__Aim of the task__
Within the records below, find each line that holds the string "Nonlinear", then copy it.

__Supplied records__
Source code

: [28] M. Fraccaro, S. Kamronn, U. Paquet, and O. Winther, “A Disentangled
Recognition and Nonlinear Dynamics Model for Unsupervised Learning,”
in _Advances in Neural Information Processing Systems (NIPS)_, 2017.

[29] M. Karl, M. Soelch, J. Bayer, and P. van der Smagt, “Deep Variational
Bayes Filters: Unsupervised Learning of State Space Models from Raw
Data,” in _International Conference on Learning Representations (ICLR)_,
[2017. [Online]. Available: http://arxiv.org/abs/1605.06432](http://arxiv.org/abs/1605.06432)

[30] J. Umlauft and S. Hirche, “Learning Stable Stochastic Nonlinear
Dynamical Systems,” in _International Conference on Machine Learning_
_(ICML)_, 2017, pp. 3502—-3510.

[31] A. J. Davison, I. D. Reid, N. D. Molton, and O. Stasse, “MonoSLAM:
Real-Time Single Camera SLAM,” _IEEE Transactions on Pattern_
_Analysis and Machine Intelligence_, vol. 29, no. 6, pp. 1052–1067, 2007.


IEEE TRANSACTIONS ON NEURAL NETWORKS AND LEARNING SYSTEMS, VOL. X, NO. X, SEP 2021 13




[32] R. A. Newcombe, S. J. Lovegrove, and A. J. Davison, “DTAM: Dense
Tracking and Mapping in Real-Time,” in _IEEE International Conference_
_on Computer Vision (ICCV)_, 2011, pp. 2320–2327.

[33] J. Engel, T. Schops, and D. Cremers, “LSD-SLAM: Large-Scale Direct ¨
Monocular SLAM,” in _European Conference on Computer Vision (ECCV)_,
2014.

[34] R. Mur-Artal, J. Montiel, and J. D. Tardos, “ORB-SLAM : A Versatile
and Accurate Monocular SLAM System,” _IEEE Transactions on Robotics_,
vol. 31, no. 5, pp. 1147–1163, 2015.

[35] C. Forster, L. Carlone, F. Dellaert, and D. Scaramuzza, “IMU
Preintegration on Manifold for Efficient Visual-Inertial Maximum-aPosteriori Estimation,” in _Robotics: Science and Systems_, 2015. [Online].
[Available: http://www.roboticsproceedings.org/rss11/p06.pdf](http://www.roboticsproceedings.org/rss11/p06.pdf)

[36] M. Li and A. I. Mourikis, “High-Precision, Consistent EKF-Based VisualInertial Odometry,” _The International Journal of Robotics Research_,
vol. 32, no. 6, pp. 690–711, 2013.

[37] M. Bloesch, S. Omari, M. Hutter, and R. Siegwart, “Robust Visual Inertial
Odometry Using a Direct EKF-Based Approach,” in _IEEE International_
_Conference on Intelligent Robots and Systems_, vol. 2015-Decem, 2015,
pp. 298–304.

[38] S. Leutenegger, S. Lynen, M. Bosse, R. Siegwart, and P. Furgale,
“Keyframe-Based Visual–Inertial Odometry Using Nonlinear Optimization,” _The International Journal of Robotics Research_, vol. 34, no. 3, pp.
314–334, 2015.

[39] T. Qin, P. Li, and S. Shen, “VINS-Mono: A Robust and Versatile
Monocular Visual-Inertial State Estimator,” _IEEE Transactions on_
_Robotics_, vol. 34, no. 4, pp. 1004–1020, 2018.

__Expected output__
Recognition and Nonlinear Dynamics Model for Unsupervised Learning,”
[30] J. Umlauft and S. Hirche, “Learning Stable Stochastic Nonlinear
“Keyframe-Based Visual–Inertial Odometry Using Nonlinear Optimization,” _The International Journal of Robotics Research_, vol. 34, no. 3, pp.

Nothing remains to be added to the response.